Vu les procédures suivantes :

I / Par une requête enregistrée le 19 janvier 2023 sous le n° 2300325, la SARL Qualiformation, représentée par la SELARL Arbor, Tournoud & associés, demande au tribunal :

1°) de prononcer la décharge des rappels de taxe sur la valeur ajoutée qui lui ont été assignés au titre de la période du 1er mars 2017 au 30 novembre 2019 ainsi que des intérêts et pénalités correspondants ;

2°) de mettre à la charge de l’Etat la somme de 2 400 euros au titre de l’article L. 761-1 du code de justice administrative.

Par des mémoires en défense, enregistrés le 2 mai 2023 et le 2 octobre 2025, le directeur départemental des finances publiques de l’Isère conclut dans le dernier état de ses écritures au non-lieu à statuer.

II / Par une requête enregistrée le 8 août 2025, la SARL Qualiformation, représentée par la SELARL Arbor, Tournoud & associés, demande au tribunal :

1°) de prononcer la décharge des rappels de taxe sur la valeur ajoutée qui lui ont été assignés au titre de la période du 1er mars 2017 au 30 novembre 2019 ainsi que des intérêts et pénalités correspondants ;

2°) de mettre à la charge de l’Etat la somme de 2 000 euros au titre de l’article L. 761-1 du code de justice administrative.

Par un mémoire enregistré 2 octobre 2025, le directeur départemental des finances publiques de l’Isère conclut au non-lieu à statuer.

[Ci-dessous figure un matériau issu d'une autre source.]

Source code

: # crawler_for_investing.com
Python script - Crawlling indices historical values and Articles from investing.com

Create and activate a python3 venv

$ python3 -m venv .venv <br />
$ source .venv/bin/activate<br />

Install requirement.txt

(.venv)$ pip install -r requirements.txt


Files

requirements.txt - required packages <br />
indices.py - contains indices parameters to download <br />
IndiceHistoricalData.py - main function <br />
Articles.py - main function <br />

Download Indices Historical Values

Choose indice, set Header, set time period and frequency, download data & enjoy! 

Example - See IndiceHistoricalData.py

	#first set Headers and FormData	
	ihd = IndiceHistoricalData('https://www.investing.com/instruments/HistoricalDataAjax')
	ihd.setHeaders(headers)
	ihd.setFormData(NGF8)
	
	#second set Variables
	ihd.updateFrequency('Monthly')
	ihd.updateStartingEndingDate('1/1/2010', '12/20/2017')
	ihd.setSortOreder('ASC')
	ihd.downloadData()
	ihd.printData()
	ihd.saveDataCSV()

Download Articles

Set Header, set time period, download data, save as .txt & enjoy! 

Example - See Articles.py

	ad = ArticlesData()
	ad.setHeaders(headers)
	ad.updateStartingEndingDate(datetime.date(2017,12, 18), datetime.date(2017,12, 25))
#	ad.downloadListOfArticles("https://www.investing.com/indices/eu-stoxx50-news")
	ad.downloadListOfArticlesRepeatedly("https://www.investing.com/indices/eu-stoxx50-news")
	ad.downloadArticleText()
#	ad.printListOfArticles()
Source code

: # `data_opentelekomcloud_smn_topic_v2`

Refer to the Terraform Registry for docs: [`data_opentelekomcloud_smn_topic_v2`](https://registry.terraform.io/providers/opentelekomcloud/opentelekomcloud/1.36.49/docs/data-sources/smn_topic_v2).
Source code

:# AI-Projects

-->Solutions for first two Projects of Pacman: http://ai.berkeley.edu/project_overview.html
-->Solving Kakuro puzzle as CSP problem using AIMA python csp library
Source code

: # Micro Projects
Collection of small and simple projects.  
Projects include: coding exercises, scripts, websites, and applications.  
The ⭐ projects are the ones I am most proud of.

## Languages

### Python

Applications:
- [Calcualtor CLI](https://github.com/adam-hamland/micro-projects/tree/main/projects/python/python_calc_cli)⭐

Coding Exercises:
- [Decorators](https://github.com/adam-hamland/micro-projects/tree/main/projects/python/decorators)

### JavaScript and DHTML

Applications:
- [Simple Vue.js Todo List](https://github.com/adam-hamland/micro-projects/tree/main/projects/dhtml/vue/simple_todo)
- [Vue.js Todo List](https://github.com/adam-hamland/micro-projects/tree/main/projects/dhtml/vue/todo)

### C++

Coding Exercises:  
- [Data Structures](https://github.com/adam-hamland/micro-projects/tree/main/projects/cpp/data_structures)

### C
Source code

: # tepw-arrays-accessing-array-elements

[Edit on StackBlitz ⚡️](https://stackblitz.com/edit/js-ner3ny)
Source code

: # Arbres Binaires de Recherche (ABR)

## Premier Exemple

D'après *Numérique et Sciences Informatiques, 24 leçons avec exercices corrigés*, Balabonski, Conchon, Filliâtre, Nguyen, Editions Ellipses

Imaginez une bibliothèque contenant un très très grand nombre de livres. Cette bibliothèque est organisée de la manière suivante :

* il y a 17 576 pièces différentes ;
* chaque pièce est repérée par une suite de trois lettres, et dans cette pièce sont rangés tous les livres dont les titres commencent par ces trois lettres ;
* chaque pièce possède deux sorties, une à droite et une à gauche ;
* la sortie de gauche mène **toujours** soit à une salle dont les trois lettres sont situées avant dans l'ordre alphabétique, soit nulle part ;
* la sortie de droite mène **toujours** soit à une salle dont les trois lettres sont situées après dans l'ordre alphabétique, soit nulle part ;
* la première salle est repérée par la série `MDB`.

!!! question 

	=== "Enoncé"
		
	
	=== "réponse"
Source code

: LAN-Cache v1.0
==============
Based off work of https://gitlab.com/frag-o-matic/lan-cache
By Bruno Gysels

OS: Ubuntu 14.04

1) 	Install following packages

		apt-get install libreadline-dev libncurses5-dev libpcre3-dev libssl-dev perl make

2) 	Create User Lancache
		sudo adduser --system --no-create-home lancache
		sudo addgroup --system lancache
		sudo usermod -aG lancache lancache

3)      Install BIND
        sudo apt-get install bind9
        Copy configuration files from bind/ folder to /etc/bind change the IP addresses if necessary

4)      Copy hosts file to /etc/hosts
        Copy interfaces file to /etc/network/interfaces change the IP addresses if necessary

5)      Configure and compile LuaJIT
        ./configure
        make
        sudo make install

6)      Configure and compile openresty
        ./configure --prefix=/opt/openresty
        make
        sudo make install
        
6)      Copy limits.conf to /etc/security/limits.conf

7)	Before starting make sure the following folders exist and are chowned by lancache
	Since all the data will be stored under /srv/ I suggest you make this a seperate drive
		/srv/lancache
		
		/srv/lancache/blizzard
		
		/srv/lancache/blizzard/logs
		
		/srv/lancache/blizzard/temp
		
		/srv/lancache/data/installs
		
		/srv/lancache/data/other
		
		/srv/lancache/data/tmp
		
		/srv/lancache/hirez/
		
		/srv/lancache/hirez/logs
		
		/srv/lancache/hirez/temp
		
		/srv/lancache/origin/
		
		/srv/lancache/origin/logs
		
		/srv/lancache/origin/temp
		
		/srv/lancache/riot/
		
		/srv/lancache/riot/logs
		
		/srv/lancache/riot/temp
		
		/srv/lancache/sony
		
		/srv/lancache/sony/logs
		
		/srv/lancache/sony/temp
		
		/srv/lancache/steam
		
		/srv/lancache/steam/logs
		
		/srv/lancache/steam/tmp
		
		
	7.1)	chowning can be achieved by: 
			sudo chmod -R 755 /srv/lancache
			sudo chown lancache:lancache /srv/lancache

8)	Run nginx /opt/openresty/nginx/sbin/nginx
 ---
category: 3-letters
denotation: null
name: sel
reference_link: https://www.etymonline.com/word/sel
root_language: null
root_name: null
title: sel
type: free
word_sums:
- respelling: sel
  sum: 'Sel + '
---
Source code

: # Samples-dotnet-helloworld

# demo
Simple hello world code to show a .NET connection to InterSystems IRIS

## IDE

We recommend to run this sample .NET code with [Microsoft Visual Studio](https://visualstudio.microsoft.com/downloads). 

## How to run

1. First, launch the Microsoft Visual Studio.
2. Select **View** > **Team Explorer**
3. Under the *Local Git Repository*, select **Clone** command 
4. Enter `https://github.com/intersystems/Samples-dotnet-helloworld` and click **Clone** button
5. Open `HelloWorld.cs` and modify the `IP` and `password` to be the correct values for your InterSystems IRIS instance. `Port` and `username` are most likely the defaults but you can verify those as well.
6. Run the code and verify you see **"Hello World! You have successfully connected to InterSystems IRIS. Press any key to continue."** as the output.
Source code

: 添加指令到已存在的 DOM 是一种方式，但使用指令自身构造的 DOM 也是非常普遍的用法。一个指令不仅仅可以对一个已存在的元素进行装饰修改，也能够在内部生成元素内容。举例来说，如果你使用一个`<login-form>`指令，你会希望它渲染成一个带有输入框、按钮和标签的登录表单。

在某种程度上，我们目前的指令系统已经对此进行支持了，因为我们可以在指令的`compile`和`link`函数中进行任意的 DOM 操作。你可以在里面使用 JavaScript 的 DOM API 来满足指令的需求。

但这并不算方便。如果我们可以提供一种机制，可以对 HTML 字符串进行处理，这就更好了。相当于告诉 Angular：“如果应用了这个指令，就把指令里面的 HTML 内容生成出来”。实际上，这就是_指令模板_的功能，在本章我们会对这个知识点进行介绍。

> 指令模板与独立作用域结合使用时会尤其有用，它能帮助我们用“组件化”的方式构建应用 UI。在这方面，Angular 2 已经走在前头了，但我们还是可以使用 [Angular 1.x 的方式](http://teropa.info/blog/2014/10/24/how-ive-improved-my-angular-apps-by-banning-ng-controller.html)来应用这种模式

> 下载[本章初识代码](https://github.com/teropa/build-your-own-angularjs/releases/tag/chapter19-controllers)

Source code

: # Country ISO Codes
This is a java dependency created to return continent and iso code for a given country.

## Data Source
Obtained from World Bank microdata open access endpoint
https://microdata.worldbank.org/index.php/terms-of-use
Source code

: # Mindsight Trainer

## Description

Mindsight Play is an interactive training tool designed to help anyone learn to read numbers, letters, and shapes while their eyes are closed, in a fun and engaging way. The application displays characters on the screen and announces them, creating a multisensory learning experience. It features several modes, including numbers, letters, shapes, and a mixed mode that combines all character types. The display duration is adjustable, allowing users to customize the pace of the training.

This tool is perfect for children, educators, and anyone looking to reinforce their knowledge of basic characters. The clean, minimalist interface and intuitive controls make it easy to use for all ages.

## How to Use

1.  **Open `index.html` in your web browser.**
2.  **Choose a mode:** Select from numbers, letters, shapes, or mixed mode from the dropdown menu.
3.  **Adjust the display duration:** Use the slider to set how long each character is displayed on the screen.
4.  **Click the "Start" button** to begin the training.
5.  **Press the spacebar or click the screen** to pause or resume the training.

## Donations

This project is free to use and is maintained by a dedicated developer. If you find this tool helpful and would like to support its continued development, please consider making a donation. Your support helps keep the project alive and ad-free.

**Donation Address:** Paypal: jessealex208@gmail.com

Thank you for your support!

Vu les autres pièces du dossier.

Vu :
- le code général des impôts et le livre des procédures fiscales ;
- le code de justice administrative


Considérant ce qui suit :
Aux termes de l’article R. 222-1 du code de justice administrative : « (…) les présidents de formation de jugement des tribunaux et des cours (…) peuvent, par ordonnance : / (…) / 3° Constater qu’il n’y a pas lieu de statuer sur une requête (…) / 5° Statuer sur les requêtes qui ne présentent plus à juger de questions autres que la condamnation prévue à l’article L. 761-1 ou la charge des dépens (…) ».
Par une décision du 1er octobre 2025, le directeur départemental des finances publiques de l’Isère a entièrement dégrevé la requérante des rappels de taxe sur la valeur ajoutée contestés. La requérante en a été informé par courrier du même jour. Dès lors, la demande de décharge présentée par la société Qualiformation est devenue sans objet et il n’y a pas lieu d’y statuer.
Dans les circonstances de l’espèce, il y a lieu de mettre à la charge de l’Etat la somme de 1 200 euros en application de l’article L. 761-1 du code de justice administrative.

O R D O N N E :

Article 1er : Il n’y a pas lieu de statuer sur les requêtes de la SARL Qualiformation.

Article 2 : L’Etat versera à la SARL Qualiformation la somme de 1 200 euros en application de l’article L. 761-1 du code de justice administrative

Article 3 : La présente ordonnance sera notifiée à la SARL Qualiformation et au directeur départemental des finances publiques de l’Isère.


Fait à Grenoble, le 10 octobre 2025.


Le président,





V. L’HÔTE


La République mande et ordonne au ministre de l’économie, des finances et de la souveraineté industrielle et énergétique en ce qui le concerne et à tous commissaires de justice à ce requis en ce qui concerne les voies de droit commun contre les parties privées, de pourvoir à l’exécution de la présente décision.